In conjunction with that, the organization gives out its annual Halo Awards recognizing “innovators” in the field. I thought this would be a good time to take a look at some of the finalists, which I will do over the next few weeks. Remember, what I am presenting here are considered the best in the category.
The first campaign that caught my eye was in the category of Best Digital Campaign. Feast for All was an advertising campaign for Pepto-Bismol which supported Feeding America. This campaign worked much like a Hamburger Helper (HH) campaign I write about in Compassion, Inc.–a celebrity (Beyonce) tells consumers to buy HH and money goes to pay for meals to help feed the hungry. In this case instead of consumers buying Pepto Bismol, they had to go to Facebook and “like” a turkey that had been prepared by “Modern Family” star Eric Stonestreet. (This campaign ran during November last year, which explains the turkey.)
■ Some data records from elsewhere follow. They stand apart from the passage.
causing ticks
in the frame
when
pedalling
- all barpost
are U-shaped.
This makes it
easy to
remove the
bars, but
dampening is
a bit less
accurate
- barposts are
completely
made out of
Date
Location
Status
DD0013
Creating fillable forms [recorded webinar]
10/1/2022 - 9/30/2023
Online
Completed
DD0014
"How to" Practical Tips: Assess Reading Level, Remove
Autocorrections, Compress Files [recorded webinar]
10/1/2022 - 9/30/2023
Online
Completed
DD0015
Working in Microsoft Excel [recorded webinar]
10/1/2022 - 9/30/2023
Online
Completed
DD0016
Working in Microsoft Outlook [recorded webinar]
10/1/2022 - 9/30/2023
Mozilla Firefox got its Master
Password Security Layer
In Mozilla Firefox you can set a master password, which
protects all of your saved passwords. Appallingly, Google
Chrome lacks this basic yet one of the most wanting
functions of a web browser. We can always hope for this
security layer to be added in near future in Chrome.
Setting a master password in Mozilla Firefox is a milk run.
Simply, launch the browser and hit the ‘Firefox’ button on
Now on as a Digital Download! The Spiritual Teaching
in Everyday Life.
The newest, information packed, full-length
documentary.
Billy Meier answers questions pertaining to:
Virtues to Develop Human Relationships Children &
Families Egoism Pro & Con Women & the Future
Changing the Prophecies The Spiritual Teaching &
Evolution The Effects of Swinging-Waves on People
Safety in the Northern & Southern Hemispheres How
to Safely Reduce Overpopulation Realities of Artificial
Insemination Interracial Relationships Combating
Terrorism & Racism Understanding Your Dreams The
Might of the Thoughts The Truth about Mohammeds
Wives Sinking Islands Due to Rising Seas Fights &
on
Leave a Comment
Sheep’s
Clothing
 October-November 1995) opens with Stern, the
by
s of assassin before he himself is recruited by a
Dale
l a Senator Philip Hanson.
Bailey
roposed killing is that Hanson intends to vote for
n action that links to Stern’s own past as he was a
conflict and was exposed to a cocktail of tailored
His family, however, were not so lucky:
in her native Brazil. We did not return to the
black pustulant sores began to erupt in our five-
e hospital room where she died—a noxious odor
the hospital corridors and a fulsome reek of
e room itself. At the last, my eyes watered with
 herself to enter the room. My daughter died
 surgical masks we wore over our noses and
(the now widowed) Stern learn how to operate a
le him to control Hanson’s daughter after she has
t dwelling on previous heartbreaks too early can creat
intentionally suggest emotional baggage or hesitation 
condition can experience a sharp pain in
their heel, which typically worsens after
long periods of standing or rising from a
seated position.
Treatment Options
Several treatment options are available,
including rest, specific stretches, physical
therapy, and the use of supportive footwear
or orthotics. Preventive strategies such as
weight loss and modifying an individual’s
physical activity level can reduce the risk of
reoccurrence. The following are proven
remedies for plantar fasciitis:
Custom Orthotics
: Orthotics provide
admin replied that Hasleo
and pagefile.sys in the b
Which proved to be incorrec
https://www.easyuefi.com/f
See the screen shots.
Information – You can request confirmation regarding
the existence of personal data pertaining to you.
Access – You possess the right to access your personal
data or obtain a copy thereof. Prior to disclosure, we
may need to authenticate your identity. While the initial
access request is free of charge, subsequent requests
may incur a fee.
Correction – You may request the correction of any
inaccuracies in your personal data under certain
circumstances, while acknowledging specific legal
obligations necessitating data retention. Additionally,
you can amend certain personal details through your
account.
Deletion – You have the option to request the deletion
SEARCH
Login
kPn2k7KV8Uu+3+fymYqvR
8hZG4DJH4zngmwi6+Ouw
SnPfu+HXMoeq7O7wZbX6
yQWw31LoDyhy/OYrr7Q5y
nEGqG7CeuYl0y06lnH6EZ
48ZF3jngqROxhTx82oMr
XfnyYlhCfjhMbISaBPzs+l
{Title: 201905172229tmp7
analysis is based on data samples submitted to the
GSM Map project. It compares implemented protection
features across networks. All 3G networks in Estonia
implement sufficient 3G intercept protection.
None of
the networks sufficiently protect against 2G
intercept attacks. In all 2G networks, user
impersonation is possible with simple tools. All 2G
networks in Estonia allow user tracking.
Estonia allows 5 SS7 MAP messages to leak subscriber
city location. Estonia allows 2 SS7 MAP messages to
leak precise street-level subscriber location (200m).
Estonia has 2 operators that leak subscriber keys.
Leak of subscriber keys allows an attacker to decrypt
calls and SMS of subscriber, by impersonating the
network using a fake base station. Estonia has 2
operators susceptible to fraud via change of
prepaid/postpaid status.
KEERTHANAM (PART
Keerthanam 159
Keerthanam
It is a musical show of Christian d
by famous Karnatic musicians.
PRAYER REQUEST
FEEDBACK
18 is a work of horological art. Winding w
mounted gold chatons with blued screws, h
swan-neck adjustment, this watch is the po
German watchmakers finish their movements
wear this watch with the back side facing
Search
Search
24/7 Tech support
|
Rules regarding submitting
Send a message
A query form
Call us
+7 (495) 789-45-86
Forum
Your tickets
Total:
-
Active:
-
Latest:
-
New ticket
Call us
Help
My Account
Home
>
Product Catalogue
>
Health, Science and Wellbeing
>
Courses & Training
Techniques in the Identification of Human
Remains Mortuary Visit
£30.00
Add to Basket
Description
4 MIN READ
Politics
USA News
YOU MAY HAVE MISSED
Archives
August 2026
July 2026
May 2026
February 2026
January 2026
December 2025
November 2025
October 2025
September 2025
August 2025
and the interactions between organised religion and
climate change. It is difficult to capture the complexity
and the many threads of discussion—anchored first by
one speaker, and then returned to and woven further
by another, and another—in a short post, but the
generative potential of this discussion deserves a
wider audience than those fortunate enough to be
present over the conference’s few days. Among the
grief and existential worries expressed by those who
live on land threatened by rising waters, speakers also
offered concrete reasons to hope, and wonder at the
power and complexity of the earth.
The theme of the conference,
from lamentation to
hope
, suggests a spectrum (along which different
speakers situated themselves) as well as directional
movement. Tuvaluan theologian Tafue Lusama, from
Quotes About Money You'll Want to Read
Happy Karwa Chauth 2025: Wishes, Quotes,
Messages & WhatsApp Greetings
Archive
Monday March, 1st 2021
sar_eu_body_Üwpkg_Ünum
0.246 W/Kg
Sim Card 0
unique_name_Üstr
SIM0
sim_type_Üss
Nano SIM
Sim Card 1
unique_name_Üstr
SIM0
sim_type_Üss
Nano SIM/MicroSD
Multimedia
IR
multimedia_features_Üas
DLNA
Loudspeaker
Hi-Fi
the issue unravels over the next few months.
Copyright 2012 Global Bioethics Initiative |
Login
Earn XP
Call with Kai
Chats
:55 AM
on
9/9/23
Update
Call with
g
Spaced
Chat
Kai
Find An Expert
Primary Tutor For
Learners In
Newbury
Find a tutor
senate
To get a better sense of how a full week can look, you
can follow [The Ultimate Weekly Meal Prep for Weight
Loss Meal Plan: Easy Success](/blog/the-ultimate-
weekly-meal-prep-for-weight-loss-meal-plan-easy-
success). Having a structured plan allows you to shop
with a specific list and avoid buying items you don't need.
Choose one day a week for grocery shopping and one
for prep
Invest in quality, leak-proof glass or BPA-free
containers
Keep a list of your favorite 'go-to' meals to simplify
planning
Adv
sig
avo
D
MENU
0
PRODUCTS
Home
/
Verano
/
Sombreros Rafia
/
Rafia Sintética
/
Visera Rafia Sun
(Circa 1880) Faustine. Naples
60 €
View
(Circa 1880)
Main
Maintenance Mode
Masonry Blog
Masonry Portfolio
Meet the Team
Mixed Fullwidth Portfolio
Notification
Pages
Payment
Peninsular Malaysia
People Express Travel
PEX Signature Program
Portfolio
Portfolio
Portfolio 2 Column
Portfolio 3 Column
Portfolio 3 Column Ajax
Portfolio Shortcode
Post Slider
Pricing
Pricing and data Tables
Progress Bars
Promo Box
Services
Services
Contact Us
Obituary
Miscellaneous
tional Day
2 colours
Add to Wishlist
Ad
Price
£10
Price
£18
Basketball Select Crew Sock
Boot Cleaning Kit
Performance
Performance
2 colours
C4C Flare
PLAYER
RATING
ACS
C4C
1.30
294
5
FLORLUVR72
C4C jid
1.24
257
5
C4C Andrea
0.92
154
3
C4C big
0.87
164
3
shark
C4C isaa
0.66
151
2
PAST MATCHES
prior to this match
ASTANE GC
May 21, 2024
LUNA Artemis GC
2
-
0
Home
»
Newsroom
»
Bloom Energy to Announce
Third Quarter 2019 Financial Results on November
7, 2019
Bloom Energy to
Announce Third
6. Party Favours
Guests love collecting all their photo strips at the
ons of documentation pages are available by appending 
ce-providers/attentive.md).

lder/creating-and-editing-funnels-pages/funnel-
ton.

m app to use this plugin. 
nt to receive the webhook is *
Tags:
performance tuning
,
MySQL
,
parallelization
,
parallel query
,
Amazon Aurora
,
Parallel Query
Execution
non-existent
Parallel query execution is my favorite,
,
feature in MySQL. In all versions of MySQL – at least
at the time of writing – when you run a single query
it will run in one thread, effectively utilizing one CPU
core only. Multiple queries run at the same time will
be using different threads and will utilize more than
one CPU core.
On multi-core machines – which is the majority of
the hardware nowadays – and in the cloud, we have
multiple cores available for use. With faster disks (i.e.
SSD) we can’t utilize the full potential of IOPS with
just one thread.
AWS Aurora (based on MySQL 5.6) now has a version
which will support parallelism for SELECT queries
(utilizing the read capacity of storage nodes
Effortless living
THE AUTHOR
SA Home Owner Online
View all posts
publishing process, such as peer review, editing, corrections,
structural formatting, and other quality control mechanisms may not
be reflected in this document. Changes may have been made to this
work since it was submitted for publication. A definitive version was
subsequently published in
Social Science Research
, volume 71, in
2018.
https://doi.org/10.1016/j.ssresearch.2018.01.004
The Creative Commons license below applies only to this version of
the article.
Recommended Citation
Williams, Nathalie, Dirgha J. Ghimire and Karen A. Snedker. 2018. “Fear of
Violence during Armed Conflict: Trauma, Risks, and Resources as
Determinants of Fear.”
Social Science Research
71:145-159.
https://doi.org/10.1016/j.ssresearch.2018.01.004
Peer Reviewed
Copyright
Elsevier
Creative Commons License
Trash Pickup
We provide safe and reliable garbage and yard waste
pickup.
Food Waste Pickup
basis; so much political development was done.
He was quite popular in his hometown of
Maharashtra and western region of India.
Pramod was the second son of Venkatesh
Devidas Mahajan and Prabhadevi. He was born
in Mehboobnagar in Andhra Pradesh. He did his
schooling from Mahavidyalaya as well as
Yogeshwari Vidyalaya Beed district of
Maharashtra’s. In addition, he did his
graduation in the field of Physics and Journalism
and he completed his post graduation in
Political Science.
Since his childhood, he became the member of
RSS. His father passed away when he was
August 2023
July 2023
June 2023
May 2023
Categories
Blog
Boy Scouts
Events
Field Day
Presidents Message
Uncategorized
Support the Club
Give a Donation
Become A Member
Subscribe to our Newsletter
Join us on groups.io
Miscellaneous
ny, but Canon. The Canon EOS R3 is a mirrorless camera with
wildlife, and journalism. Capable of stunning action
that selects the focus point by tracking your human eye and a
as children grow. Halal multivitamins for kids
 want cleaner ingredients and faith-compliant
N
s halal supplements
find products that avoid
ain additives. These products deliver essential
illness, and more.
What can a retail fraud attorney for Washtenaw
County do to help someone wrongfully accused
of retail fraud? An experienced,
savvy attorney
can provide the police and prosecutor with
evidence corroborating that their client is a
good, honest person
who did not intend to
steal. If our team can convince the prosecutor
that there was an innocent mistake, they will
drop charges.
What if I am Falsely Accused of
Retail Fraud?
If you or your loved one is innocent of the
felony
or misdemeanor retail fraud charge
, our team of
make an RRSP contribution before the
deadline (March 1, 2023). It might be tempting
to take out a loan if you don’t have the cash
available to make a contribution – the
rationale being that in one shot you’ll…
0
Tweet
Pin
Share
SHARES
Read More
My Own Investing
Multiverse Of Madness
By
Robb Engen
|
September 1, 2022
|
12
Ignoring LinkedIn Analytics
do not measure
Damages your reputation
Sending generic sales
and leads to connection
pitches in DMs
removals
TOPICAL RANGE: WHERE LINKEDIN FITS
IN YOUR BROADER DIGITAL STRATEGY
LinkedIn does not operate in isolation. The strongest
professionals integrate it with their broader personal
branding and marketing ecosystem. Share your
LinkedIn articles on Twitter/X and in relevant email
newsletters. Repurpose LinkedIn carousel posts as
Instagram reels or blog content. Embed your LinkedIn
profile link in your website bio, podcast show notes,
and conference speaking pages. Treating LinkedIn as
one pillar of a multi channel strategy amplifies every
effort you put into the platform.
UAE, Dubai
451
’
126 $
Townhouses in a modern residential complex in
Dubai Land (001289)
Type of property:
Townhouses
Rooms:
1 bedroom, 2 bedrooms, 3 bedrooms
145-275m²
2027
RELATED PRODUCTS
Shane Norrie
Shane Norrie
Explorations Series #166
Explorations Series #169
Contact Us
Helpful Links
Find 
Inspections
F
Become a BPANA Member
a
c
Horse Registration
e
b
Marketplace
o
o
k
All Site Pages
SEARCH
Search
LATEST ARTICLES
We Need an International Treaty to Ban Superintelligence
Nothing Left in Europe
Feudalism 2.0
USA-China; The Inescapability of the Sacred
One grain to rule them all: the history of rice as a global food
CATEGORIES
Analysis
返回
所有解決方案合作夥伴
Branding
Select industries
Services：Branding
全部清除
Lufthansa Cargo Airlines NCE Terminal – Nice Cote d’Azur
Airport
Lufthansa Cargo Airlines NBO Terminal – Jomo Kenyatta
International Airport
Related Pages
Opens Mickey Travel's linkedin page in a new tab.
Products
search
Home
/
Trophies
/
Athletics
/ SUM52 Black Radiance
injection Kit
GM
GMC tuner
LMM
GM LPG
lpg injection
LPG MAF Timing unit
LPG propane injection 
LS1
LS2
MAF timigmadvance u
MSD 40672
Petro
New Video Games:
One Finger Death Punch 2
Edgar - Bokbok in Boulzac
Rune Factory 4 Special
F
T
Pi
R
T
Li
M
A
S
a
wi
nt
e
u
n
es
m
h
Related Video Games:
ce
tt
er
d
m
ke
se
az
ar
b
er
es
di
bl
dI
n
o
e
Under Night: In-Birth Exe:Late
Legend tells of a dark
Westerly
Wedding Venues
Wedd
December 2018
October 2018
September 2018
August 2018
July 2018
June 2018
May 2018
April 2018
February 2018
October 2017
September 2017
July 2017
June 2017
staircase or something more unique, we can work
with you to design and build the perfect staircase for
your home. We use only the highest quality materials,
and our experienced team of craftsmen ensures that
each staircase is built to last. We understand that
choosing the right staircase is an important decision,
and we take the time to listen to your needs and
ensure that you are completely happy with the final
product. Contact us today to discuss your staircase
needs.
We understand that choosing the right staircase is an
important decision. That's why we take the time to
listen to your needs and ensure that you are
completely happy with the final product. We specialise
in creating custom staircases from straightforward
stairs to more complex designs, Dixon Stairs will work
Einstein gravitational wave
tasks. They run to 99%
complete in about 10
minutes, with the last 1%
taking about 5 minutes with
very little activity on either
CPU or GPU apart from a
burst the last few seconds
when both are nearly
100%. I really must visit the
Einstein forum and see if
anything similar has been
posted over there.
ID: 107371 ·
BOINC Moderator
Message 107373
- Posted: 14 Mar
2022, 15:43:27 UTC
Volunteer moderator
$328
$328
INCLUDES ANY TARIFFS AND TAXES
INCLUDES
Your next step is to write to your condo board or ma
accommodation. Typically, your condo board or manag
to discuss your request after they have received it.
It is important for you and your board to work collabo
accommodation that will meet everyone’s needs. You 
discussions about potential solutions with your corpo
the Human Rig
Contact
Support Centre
“Feast for All” represents a continuing trend–using charities (and celebrities) as a way to build up corporate social media efforts and generate consumer research information. People are more likely to support causes that their friends are also interested in. You see when your friends “like” something on Facebook. It pops up on your page and you think, “Oh, Susie, likes Pepto and they’re giving food to the hungry and all I have to do is click a button. Ok. Cool.”
But is it?
Beyond the fact that this campaign turns human suffering into a sales pitch (and humorously at that), what the heck were the brand people thinking? Using a product related to eating too much to support a cause to feed people whose stomachs are hurting because they can’t get enough? Seriously? That’s like Susan G. Komen tying in with KFC–fast food being a leading contributor to obesity and in turn breast cancer.
Is this really the best that cause marketing can do?